Poor wetting of the particles and entrapped air are indicated by sedimented and supernatant particles, including clear liquid.

Example 5

Suspension stability of polysorbate 80

In the formulations of Examples 1 and 2, PS80 concentrations range from 0.005 w / v% to 0.025 w / v% without the addition of xanthan gum suspending agent. Periodic sedimentation heights are given in Table 6.

Table 6

Sedimentation height in% of total height

Polysorbate 80 w / v% 0,005 0.01 0,015 0.02 0,025 0 days 100 100 100 100 100 One day 55 51 44 44 45 2 days 51 48 41 39 16 3 days 49 45 41 39 14 6 days 48 45 41 38 14 36 days 46 44 39 35 13 Supernatant appearance at day 36 Clean Clean Turbid Opalescent Opalescent

This example confirms the longer term results of Example 3 that, while flocculation at all concentrations of PS80 tested, concentrations ranging from 0.005 w / v% to about 0.015 w / v% provide flocculated suspensions of excellent stability.

Claims (10)

PATENT CLAIMS CLAIMS 1. An oral pharmaceutical composition containing micronized megestrol acetate in a concentration of 15-150 mg / ml in combination with polysorbate 0.005-0.015% w / v and polyethylene glycol greater than 5% w / v to form a stable flocculated suspension in water.
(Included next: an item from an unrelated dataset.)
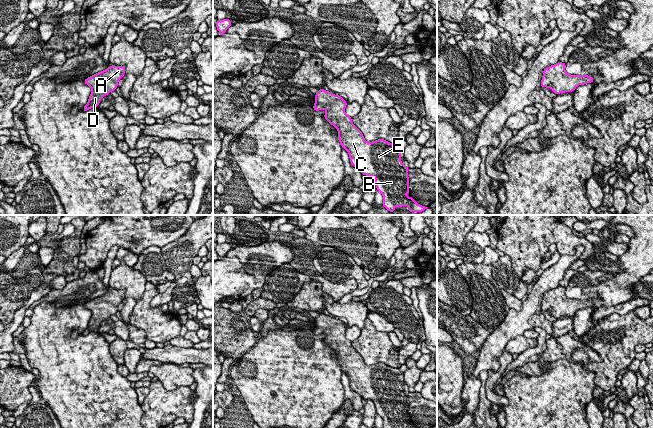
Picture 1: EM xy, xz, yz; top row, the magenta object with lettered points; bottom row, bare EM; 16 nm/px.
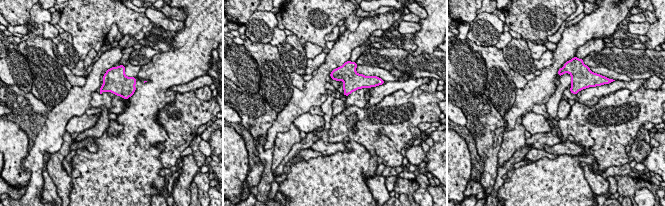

The composition of claim 1, wherein the concentration of micronized megestrol acetate is 20120 mg / ml. The composition of claim 1, wherein the concentration of micronized megestrol acetate is 40 mg / ml. The composition of claim 1, wherein polysorbate 80 is used. The composition of claim 1, wherein the concentration of polyethylene glycol is between 5 and 30% w / v. The composition of claim 1, wherein the polyethylene glycol is present in a concentration of 12 to 24% w / v. The composition of claim 1, wherein the polyethylene glycol is present in a concentration of 20% w / v. The composition of claim 1, wherein the polysorbate is present at a concentration of 0.01% w / v. The composition of claim 1, comprising buffers, sweeteners and flavoring agents. 10. 4% megestrol acetate, 20% polyethylene glycol 1450, 0.01% polysorbate 80, 0.2% xanthan gum, 0.2% sodium benzoate, 0.244% citric acid, 0.015% sodium on a volume / volume basis. an oral pharmaceutical composition containing citrate, 5% sucrose, 0.091% green lemon aroma and partially purified water, which forms a stable flocculated suspension in water.